Doubtful. Ad revenue is wayyyyyy down due to the impersonation/brand safety crisis Elon triggered with his erratic product moves. Letting any jokester with $8 impersonate global brands erased hundreds of millions in revenue per quarter from Twitter's bottom line. The debt situation is just an additional financial mismanagement cherry on top.
Perhaps I wasn't clear, but this was before Elon bought it. Twitter easily could have posted profits that year if they did the firings he had ultimately done. I thought that temporality made it clear we are talking in a hypothetical but I guess I wasn't clear.
Agreed, but I don't think scam and spam bots are using the API anyway - rather puppeteering tools built on Selenium or any of many scraping libraries and toolchains.

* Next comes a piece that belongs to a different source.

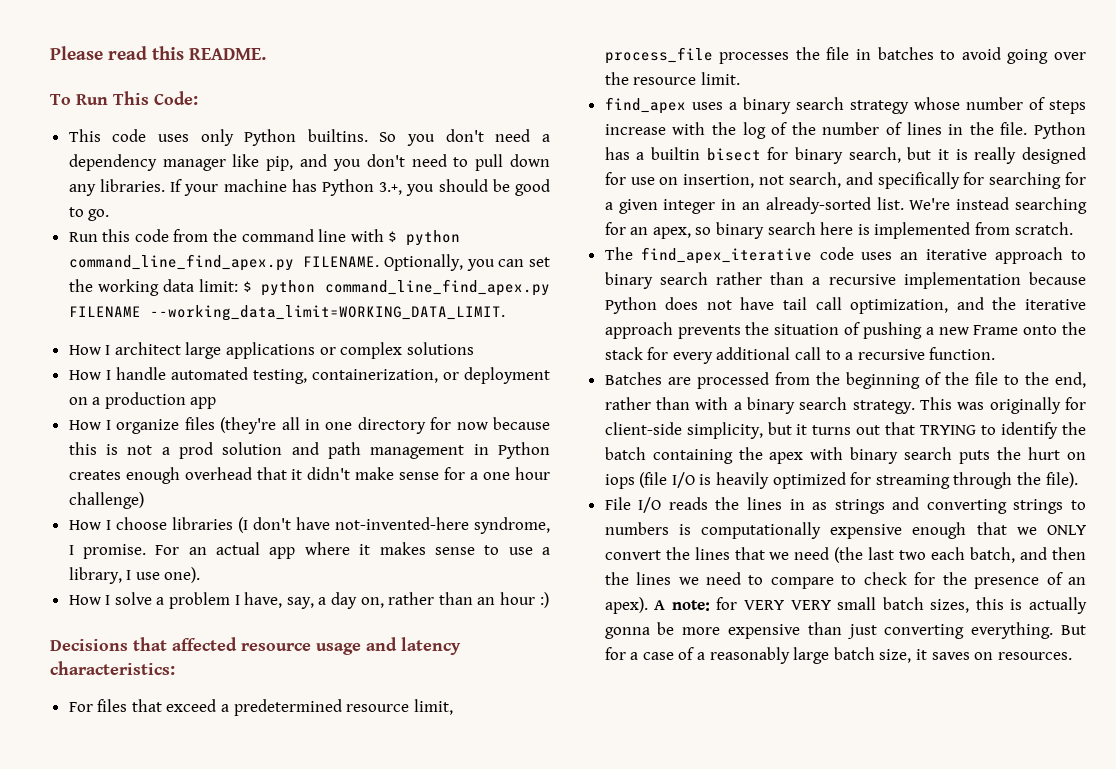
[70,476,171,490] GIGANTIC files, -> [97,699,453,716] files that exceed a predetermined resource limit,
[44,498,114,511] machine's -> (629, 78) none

Even if they were, who's more likely to pay for an API, the scammer making shit ton of money from tricking twitter users, or the hobby dev making a cool integration with Twitter that brings people to Twitter?
Twitter API had traditionally been configurable between read-only, read-write, read-write + DM. Most apps request either of the latter two, but you always could.
There's no write-only API keys, all keys come with read permission. If you didn't encounter discussion of any of "Key", "Secret", "Token", "CK/CS" while configuring that, and are thinking of apt/yum/brew installable terminal packages and IFTTT and likes, that package or the IFTTT backend are the apps and the maintainers will have to do something about it.
My bots are set up through dev. I wasn't saying my bots don't have read/write access. Just saying that my bots _only_ actually write, and I was hoping I could perhaps still use them for that purpose without having to pay.
Yeah, I'm seeing mass announcements of shutting down. I think some are holding out small hope that something will change in the next few days. I just checked and I have six active bots.